Tras La mosca David Cronenberg estaba empezando a ser considerado como un director "serio" y no era el típico director de películas de terror (algo que ya sabíamos). Para su siguiente película decidió partir de una historia real de dos hermananos, ya que como siempre la realidad supera la ficción. Unos gemelos, Elliot y Beverly Mantle (Jeremy Irons) son absolutamente idénticos, pero en realidad son distintos. Beverly es tímido y sensible, y Elliot es decidido y conquistador. Ambos comparten su pasión por la ginecología, especialmente por las mutaciones del sistema reproductor femenino, y -dada su diferencia de caractéres- mientras uno de ellos seduce a las mujeres, es el segundo el que se encarga de rematar la faena. Todo parecía funcionar bien, hasta que aparece Claire (Geneviève Bujold),

Claire tiene una malformación genética que le impide tener hijos, lo que la convierte en la chica ideal para los hermanos Mantle, pero Beverly se enamora de ella. Cuando ella descubre el juego de los dos, Beverly entra en una profunda depresión autodestructiva que desemboca en tragedia.

Hasta aquí no hay nada de especial, de hecho el argumento podría servir para cualquier comedia de los Farrelly, pero lo que la diferencia es su atmósfera malsana y opresiva: desde las batas de los doctores, que hacen que parezcan los sacerdotes de una extraña religión, pasando por el diabólico instrumental quirúrgico que inventan, digno de la mente de H.R. Giger, para acabar con la enfermiza relación de dependencia mútua de los dos hermanos, todo contribuye a crear una sensación de malestar; hasta una escena aparentemente inocente como un baile acaba teniendo algo de perturbador.

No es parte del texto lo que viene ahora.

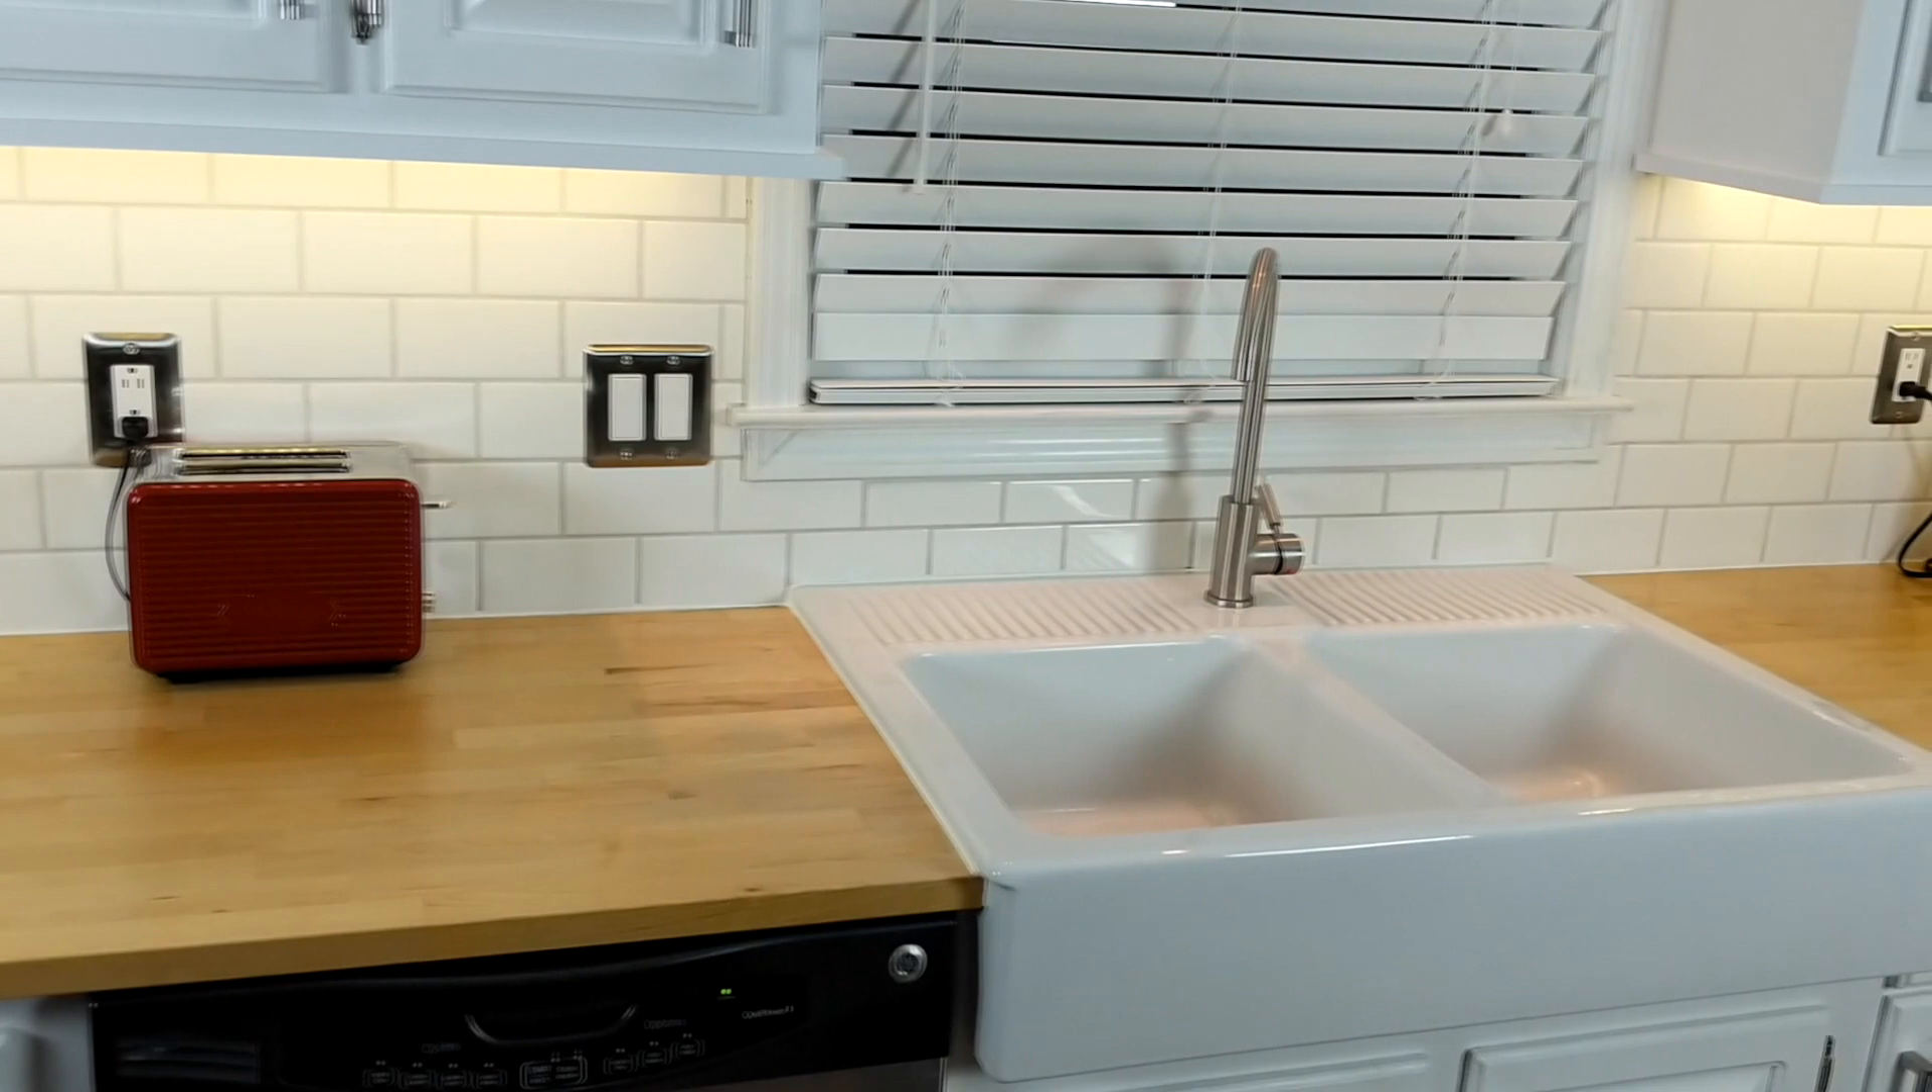And this is the final result. New countertops, new kitchen sink, new hardware, new lights.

Por supuesto hacía falta un buen actor para desempeñar los dos papeles, y Cronenberg encontró al intérprete perfecto en Jeremy Irons, capaz de hacer que cada uno de los personajes parezca distinto, pese a ser iguales: la forma de mirar o andar hacen que sepamos distinguir en cada momento quien de los dos es, pero a la que llega cierto punto de la película las identidades se vuelven más confusas y resulta más difícil diferenciarlos. En su momento se habló bastante del gran avance tecnológico que había permitido rodar las escenas en la que aparecía interpretando los dos personajes, pero los avances de la actualidad hacen que ahora nos parezca algo natural; es la calidad de su actuación lo que hace que no pase el tiempo, ya que ése es el mejor efecto especial que puede haber...¿me explico?.